Татьяна уже десять раз пожалела о своем глупом желании. До этого момента она, как и большинство людей, предпочитала жить своей жизнью, плыть на своем надежном атлантическом лайнере с высокими бортами, и не знать о существовании подобных заведений. У нее самой детей еще не было, но она не сомневалась, что ее ребенок непременно родится здоровым, красивым и умным.

А теперь вот пришлось идти вслед за депутатами и кандидатами в депутаты, за разговорчивым Шаниным по бесконечным коридорам с обшарпанным полом и облезшими стенами. И заглядывать в палаты с лежачими — не детьми уже, а какими-то полуфантастическими существами с бессмысленным взглядом и слюной изо рта. А около каждой палаты стоит нянечка с большими красными руками, которая целыми днями кормит, поит, таскает на руках в ванную, меняет тряпки, которые, были бы у интерната деньги, можно было бы заменить памперсами, стирает их и вешает сушиться в специальную комнату. А по бокам идут санитары и молча, но строго оттесняют детей, пытающихся дотронуться, схватиться ручонками за незнакомых и интересных людей. И санитары идут, чтобы не допустить этого, чтобы не было гостям неприятно.

— У нас в интернате соблюдается строгий режим. Дети встают в восемь утра и в восемь вечера ложатся. Есть еще тихий час. У нас ведь персонала почти столько же, сколько детей, да и то не хватает. И люди не могут находиться здесь круглосуточно, у них ведь свои семьи… — коридор, наконец, закончился, и Шанин остановился.

— И все детки спят по двенадцать часов? — удивился кто-то из гостей.

— Ну… некоторым мы помогаем спать… А в тихий час они спать не обязаны. Мы не настаиваем — лишь бы тихо было. А кто хочет заниматься своими делами — пожалуйста.

— Какие у них могут быть дела? — не выдержала Татьяна: это был настолько чуждый ей, непонятный и неестественный мир, что ей хотелось хоть как-то определиться.

— У них же есть свои дела, — пожал плечами директор, — кто-то фантик складывает, кто-то веревочку цветную на палец наматывает.

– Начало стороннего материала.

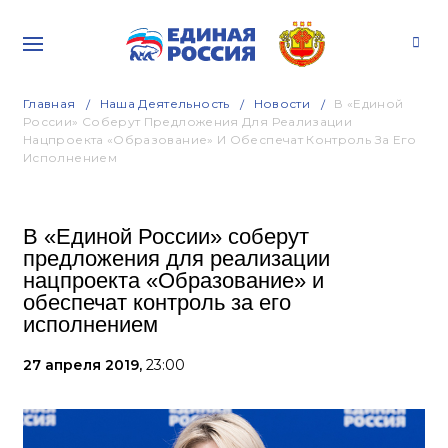
Главная
Наша Деятельность
Новости
В «Единой
России» Соберут Предложения Для Реализации
Нацпроекта «Образование» И Обеспечат Контроль За Его
Исполнением
В «Единой России» соберут
предложения для реализации
нацпроекта «Образование» и
обеспечат контроль за его
исполнением
27 апреля 2019,
23:00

Уходили по другому коридору. Шли на сей раз быстро, задыхаясь от тяжелого больничного запаха. Как голова, бывает, не выдерживает потока информации и хочется всеми силами избавиться от перегрузки, отдохнуть, так тут не выдерживала душа. По крайней мере, у Татьяны. Непонятная, не известно откуда взявшаяся, почти физическая боль скручивала ее изнутри.

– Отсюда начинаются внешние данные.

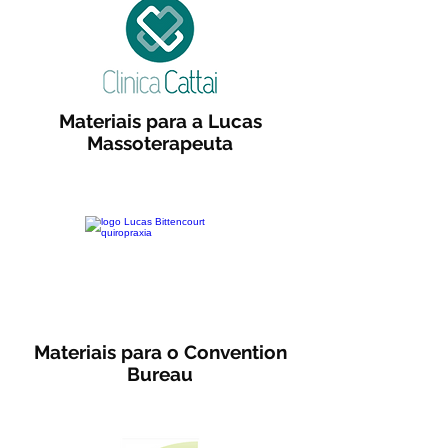
Materiais para a Lucas
Massoterapeuta
Materiais para o Convention
Bureau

Но хотелось испить эту чашу до дна. Как будто расплатиться по прошлым долгам за все свои тридцать лет сытой, уютной, тепличной жизни, полной любви и понимания.

Татьяна отстала, заглянула в ванную, чтобы увидеть то, что она и представляла: старые, плачущие ржавыми слезами трубы, отколовшуюся местами плитку, чугунные ванные. Заглянула и увидела сразу, представила себе, как нянечки окунают в эти чугунные ванны этих чужих нелюбимых детей.

А дети знают только эти усталые руки. И ничего другого не узнают за всю свою короткую не столько из-за диагноза, сколько из-за того, что не нужны они никому в этом мире, жизнь. В восемнадцать лет их переведут в другую тюрьму — дом-интернат для взрослых. Но они никогда не станут взрослыми. И всегда будут ждать.

— Есть какая-то надежда на их усыновление? — спросил кто-то еще в самом начале, но директор, санитары и нянечки только дружно вздохнули.

И никому из детей этого не объяснить. Даже тем, кто научился пользоваться ложкой и самостоятельно завязывать шнурки.

Татьяна вышла из ванной комнаты и поспешила догнать уже далеко ушедших вперед людей. Но не тут-то было. Осмелевшие дети обступили ее и заговорили все хором, дергая ее из стороны в сторону. И только одна девочка оказалась сообразительнее всех. Выглянув из палаты и увидев потерянно стоящую новую для себя женщину, она опрометью кинулась к ней. И прямо с разбега прыгнула на Татьяну, обхватив ее руками за шею, а ногами за талию. Татьяна едва устояла на ногах: девочке было лет десять — двенадцать, но, несмотря на худобу — руки-тростиночки, тонкую шейку, — весу в ней все-таки было килограмм под сорок.

Девочка прыгнула на растерявшуюся Татьяну, обвила руками, прижалась всем телом и замерла с дебильным, бессмысленно счастливым лицом.

Прибежали санитары, оторвали ее от Татьяны, выкрутив руки, унесли в палату. Татьяна уже и своих догнала, и спускались все по лестнице прочь, а крик ее, отчаянный, нечеловеческий, все звучал — завис в душном воздухе, остался.